Alerts. It can be the word that induces anxiety in some, or a sense of comfort for others. In modern technology, you cannot have reliable systems without alerts. The challenge is creating meaningful alerts. And with any architectural decision, the most prudent choices are made from understanding an organization’s intents and direction.
While it’s difficult to do a full audit, there are some basics that almost every organization should want. The biggest one is if a crucial system goes offline. For many organization, this is a virtual machine–particularly if it’s hosting an application. To get started, we need to understand a few things.
Alerts are stacked on top of KQL queries. If you do not understand KQL, I would do a little basic research to understand what’s happening with the syntax. To start playing with the language head to Azure Resource Graph Explorer: https://portal.azure.com/#view/HubsExtension/ArgQueryBlade .
There are quite a few canned queries available. If you’re familiar with the concept of resource providers, this should look familiar.
I was recently working on a project looking for orphaned disks in Azure–disks that were no longer attached and were not deleted properly. While you can do this with PowerShell, the beauty of Resource Graph is it’s subscription agnostic. If you have multiple subscriptions, you must switch between them in PowerShell. Resource Graph queries the entire tenant. No switching necessary.
Here’s an example query to find all unattached disks:
Resources
| where type has “microsoft.compute/disks”
| extend diskState = tostring(properties.diskState)
| where managedBy == “”
or diskState == ‘Unattached’
| project id, diskState, resourceGroup, location, subscriptionId
So, what’s actually happening here? I’m not going to deep dive into KQL right now, but one very important concept is tables. If you’re in the Azure portal, you’ll notice there are two tabs: Categories and Table.
When we begin a query, we have to pick a Table where logs are being stored. Resource Graph keeps track of all the changes made in your environment; you just need to know where to look and what to ask. This query is asking the Resources table for information. If you expand resources and look at scroll down, you can see a wealth of sub-tables and properties.
If you keep scrolling, you’ll see “microsoft.compute/disks”, the resource provider we are looking for. And you’ll notice, we’ve added a filter specifically for that resource type in our query.
Since I’ve already done the disk cleanup, there are no results. But if you notice the properties on the left under the resource provider, these will coincide with the results for individual items.

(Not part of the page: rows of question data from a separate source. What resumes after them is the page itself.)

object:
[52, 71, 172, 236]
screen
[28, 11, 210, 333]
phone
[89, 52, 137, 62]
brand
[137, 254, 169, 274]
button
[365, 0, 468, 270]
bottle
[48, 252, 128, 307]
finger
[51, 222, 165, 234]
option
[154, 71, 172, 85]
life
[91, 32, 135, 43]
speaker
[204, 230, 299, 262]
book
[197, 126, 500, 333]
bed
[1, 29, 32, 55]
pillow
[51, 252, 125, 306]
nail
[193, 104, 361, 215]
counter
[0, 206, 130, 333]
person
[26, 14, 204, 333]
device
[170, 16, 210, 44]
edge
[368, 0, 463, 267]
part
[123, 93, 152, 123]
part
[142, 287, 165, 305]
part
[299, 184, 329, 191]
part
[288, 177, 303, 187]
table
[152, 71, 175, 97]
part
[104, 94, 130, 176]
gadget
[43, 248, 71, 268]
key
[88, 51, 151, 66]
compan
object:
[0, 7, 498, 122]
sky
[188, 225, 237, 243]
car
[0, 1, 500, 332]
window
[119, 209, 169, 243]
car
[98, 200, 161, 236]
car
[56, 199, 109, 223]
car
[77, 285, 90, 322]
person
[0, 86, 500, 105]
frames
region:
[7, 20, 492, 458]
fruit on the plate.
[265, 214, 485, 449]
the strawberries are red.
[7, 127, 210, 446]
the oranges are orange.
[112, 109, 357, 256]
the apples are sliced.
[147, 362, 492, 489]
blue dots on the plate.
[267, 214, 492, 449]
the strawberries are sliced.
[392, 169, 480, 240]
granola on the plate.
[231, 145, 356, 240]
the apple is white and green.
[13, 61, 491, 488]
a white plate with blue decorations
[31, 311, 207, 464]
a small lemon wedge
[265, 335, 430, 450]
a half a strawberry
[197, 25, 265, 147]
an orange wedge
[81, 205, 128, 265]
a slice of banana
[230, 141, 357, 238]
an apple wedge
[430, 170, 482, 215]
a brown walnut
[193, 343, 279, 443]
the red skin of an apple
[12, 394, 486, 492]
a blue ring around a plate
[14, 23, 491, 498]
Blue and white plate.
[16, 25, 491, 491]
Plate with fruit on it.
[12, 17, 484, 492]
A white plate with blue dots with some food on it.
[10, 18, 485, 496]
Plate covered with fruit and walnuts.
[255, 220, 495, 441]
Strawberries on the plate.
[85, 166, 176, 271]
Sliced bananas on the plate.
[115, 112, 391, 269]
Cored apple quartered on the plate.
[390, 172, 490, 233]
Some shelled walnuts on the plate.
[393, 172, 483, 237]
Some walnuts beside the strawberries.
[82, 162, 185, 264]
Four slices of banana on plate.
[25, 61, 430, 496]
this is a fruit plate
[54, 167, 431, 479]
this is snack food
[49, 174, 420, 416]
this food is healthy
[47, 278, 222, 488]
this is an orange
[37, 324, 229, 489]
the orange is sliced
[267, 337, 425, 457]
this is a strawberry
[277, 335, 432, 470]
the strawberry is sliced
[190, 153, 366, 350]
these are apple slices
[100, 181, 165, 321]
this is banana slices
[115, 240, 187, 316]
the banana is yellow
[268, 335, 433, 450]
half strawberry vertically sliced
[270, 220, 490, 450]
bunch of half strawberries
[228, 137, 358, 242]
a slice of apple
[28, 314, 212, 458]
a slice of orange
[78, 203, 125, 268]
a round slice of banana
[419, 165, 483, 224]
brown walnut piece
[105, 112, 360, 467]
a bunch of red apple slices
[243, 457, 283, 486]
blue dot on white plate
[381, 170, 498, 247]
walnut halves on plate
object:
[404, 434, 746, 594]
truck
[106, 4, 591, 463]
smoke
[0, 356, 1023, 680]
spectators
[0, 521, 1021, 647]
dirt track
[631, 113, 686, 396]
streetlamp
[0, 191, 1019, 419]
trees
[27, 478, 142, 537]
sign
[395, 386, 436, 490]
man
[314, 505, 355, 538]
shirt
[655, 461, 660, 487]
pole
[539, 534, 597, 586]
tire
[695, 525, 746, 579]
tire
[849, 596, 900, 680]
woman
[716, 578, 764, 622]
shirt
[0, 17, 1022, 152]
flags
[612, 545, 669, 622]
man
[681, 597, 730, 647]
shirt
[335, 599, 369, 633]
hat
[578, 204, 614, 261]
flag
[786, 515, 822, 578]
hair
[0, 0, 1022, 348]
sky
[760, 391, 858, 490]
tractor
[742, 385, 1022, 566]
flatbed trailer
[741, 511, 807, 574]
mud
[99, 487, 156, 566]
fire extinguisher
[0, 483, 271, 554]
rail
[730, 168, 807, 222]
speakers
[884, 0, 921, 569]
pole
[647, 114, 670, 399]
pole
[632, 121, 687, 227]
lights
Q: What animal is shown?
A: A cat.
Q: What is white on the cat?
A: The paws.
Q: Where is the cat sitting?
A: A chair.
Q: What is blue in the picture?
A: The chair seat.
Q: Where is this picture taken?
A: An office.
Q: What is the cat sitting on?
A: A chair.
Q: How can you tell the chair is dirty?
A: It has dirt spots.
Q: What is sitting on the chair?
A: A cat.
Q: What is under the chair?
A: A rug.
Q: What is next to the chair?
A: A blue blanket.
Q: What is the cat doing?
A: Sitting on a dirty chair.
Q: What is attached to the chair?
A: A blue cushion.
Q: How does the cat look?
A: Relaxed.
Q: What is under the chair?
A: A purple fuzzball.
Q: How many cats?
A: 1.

There are two additional steps after this to setup proper log traffic. If you do not have a Log Analytics WorkSpace setup, please do that. Also, you will need to export subscription traffic to that Log Analytics WorkSpace. I’ll show where that is in the portal.
Go to Subscriptions > Select a Subscription > Activity Log. You need to “Export Activity Logs”, and “Add Diagnostic Setting”.
From here, select the categories you want to export from the subscription. Then select “Send to Log Analytics Workspace.” Since we are looking to stack alerts, we want the log info to go there–this is also important for Azure Sentinel. Once you select Log Analytics Workspace, select the subscription and Workspace you want to export to.
Once completed, you’ll see your entry under “Diagnostic Settings”.
We now have log flow to our Analytics WorkSpace. Let’s head over there and start writing some alerts.
First thing, select logs. Then change your scope to the subscription level. This can be refined later–especially if you want to work on just a production resource group.
We can test that VM activity is being exported successfully by running a simple VM check.
AzureActivity
| where TimeGenerated > ago(1d)
| where OperationNameValue has “Microsoft.Compute/virtualMachines/Start/action”
and ActivityStatusValue has “Start”
AzureActivity Table is being exported from our Diagnostic Settings. Once the logs are exporting correctly, you should see some results. Note, if you do not have any test/dev environments where VMs are powered on and off more frequently, switch subscriptions, resource group, or find a different query that would produce results for you.
If you expand the item, this will show tons of information.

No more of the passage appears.